Second pillar pensions will be cut by around 8% from 2015 with first cuts not happening for another two years, according to a new suggestion by the Swiss parliament.

The government decided last year to speed up reforms to the conversion rate ("Umwandlungssatz") which is used to calculate annuities because Swiss people are living longer than expected, and it is having a significant knock-on effect to public financing.

In 2003, a law was passed to cut the rate from currently 7.05% for men and 7.1% to 6.8% by 2014 for both sexes.

However, the government brought in a bill last summer which would have seen the rate go down to 6.9% already in 2008 and subsequently go down to 6.4% by 2011.

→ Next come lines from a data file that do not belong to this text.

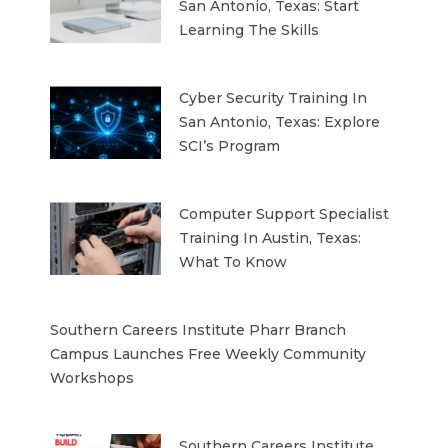
San Antonio, Texas: Start
Learning The Skills
Cyber Security Training In
San Antonio, Texas: Explore
SCI’s Program
Computer Support Specialist
Training In Austin, Texas:
What To Know
Southern Careers Institute Pharr Branch
Campus Launches Free Weekly Community
Workshops
Southern Careers Institute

The smaller chamber in the Swiss parliament opposed this suggestion arguing the changes were "too speedy" and the bill remained untouched until this spring. (See earlier IPE story: Swiss pension cuts postponed)

A reduction of the conversion rate by 0.5 percentage points means an average pension cut of 8%, so Parliament is now working on a new motion which aims to introduce a 6.4%  cut by 2015 at the earliest.

A parliamentary commission suggests a five-year period should be established, after the law comes into effect, to adjust the rate step-by-step.

This new bill will pass parliament in autumn of this year at the earliest and the law is then not expected to come into effect until beginning of 2010, because it is part of a package which has yet to be finalised.

The assembly decided against a suggestion to keep the 2003 law and further decrease the conversion rate after 2011.